In China, pretty much everyone knows that the Internet is heavily policed. The people know. The government knows the people know. The people know the government knows the people know.
In fact, the “open secret” of the Great Firewall is surely an important part of the way censorship works in China. Precisely because people know Internet censorship exists, the party-state benefits from the efficiency of self-policing as a means of control rather than relying exclusively on external enforcement in real time. When Internet users know they might be monitored and internalize the potentially observing gaze of the state, they are more likely to adjust their behavior accordingly. Even when individuals go around the censorship—or perhaps most especially when they do (and most regularly do)—the act of circumvention makes users even more acutely aware of risk.
Of course, to work well, those being surveilled should know they are being watched but be ignorant of the precise details—the keywords or behaviors—that might actually attract unwanted attention. While everyone knows they are potentially being watched on line, nobody knows exactly what might tip someone off. In fact, the very uncertainly surrounding keywords that might attract attention is indicated by their name in Chinese. They are not “banned words” or “censored words” or “illegal words,” they are minganci, or “sensitive words.” They are sensitive like landmines with hair-triggers that might go off if one is not careful. (A few years back some friends in China shared with me a little ditty, I Love Beijing’s Sensitive Words! a rewrite of a classic Communist song.)

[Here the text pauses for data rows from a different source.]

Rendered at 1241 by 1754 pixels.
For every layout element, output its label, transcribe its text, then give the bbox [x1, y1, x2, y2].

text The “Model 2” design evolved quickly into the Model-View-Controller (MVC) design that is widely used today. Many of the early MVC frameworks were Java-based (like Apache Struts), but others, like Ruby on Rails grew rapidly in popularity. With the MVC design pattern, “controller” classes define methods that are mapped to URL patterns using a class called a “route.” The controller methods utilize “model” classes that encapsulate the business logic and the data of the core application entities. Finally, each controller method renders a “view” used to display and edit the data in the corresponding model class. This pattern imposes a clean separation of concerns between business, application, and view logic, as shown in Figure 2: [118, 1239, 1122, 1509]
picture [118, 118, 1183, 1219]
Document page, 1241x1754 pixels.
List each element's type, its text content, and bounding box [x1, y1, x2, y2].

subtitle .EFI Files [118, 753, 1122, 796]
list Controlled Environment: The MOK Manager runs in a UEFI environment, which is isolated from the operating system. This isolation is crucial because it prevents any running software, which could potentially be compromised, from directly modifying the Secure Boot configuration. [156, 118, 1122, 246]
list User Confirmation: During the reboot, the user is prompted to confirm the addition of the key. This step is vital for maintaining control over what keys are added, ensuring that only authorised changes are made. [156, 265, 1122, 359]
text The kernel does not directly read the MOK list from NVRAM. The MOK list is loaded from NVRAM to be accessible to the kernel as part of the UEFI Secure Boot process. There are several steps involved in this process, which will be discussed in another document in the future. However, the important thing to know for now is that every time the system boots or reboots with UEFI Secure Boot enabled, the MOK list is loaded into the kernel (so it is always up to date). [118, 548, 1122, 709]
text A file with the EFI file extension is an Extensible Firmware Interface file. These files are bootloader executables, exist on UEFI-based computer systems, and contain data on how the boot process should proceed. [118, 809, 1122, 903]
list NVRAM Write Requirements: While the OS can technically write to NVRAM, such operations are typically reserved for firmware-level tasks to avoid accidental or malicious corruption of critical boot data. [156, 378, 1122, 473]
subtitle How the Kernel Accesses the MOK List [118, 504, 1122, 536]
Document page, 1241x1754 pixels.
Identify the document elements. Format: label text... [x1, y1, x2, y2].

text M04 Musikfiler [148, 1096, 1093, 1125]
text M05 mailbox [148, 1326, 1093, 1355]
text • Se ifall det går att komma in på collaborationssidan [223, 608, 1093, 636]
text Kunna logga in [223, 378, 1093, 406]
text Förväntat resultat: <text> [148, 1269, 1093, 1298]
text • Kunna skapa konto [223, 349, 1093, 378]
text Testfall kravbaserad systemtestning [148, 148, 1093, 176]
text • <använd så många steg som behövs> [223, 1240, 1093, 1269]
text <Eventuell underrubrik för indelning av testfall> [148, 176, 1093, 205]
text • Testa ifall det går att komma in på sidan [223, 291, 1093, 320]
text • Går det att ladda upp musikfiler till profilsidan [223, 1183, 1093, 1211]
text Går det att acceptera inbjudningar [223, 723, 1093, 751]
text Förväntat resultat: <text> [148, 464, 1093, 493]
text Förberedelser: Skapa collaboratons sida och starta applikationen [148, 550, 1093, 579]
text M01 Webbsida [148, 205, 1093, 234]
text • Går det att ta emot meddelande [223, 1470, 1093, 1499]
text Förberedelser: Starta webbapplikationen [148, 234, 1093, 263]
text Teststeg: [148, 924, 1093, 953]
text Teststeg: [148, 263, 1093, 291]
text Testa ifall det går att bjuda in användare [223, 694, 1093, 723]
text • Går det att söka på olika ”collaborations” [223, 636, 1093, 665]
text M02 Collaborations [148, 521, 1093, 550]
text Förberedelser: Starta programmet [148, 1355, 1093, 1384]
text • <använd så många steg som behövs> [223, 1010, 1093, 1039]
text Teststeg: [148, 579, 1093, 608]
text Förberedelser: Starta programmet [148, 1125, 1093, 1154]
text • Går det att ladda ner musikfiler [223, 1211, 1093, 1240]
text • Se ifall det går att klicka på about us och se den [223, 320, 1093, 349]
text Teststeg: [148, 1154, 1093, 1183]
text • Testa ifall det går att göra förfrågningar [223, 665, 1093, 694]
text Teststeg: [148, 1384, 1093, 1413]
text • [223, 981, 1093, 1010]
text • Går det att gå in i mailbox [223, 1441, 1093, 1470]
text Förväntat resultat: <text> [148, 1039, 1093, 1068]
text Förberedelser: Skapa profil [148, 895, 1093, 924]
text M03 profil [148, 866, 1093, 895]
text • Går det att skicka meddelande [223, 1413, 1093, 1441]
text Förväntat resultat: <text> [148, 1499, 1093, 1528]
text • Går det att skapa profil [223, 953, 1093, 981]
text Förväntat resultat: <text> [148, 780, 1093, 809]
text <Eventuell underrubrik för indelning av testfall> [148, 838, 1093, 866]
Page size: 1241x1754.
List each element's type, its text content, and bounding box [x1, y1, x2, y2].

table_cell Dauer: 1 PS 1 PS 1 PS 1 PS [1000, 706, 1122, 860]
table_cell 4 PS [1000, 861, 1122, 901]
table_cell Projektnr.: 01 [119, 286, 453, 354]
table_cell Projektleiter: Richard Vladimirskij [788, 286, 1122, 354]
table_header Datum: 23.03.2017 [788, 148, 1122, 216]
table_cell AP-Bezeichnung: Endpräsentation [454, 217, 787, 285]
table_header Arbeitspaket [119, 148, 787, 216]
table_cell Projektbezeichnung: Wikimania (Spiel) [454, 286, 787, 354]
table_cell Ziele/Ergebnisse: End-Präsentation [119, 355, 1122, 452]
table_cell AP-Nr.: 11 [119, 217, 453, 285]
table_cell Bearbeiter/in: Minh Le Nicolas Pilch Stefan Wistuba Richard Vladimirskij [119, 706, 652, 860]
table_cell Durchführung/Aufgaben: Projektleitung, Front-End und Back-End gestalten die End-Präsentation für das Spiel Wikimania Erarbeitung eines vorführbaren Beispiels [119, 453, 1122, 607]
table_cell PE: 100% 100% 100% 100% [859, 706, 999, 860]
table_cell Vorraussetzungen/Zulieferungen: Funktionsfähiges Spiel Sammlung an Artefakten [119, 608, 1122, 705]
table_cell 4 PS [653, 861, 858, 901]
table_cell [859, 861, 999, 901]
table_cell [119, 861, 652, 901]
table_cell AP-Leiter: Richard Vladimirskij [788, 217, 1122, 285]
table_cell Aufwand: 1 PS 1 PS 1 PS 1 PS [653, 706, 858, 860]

Sure, we can guess some of the big, hot-button words that we know are sensitive—words referencing June 4, 1989 or Falungong or Dalai Lama are surely among them. There is also a Wikipedia page that has a list of Blacklisted Keywords in China. Most of those terms, however, are pretty standard fare. It would be much more interesting to have a larger list of sensitive words, a list that stretches from the just-a-bit-sensitive through the kind-of-sensitive, all the way to the much-more-sensitive and almost-super-sensitive? Such a list would be very interesting for understanding contemporary China. It would be like having a topographical map of the tender places, the weak spots and insecurities of the party-state.
Well, we now have just such a list of sensitive words.
Jeffrey Knockel, a computer science graduate student at the University of New Mexico at Albuquerque has been compiling lists of sensitive words as part of his work on the Chinese version of Skype. A few days ago Bloomberg Businessweek published an article about Mr. Knockel’s work. For years those who work between the US and China have known that the Chinese version of Skype deployed by Tom.com was different than the US version because it enabled Chinese surveillance. As part of a computer science project, Mr. Knockel cracked it open to uncovered the way that it monitors users’ activities. The Bloomberg article recounts the fascinating way that he figured out the monitoring and how he used the commonly-censored F-word as his Rosetta Stone to decode the program’s encrypted keyword list.
While Mr. Knockel’s project was interested in the way the censorship works, the lists of words that he has decoded and collected are fascinating. In the spirit of open scholarship he has posted everything on his personal website. He has lists, updated daily, of words in Chinese for various versions of Tom Skype and some with machine generated English translations. For folks who don’t speak Chinese, he has two files (here and here) of human translations from the Chinese, complete with short explanations. He also has copies of some related publications and talks.
This is some seriously interesting stuff. It is a treasure trove of information about what counts as sensitive in China these days. Of course we don’t know how sensitive words on Skype relate to efforts by the party-state to monitor its netizens, but given Tom.com’s high profile, the list must be a fairly authoritative one.
Each of the words on the lists has its own interesting historical and social context—a reason for being singled out for inclusion. I wasn’t at all surprised to see many familiar political words, sensitive historical moments or searches for foreign news media or pornographic content. The list is peppered with the personal names of dissidents, political figures and their family members and a wide variety of interesting and entertaining euphemisms.
One seemingly random entry that caught my eye was for neopets.com, a fantasy pet and gaming website that has been around since 1999. Why would that be on the banned list? Perhaps because people can play networked games? It seems almost farcical that the Chinese government would be uncomfortable with games like 200m Peanut Dash, Biscut Brigade, or Gummi Dice.
As I looked over the lists I thought how many interesting research papers it could spawn. Thanks to the fact that he has already offered English translations of some of the lists, Mr. Knockel’s data would be great for an undergraduate student to dig into for a paper, for learning about contemporary China, or even as a vocabulary list for learning all kinds of new words.
Of course many of those words might only be useful among salty-talking sailors!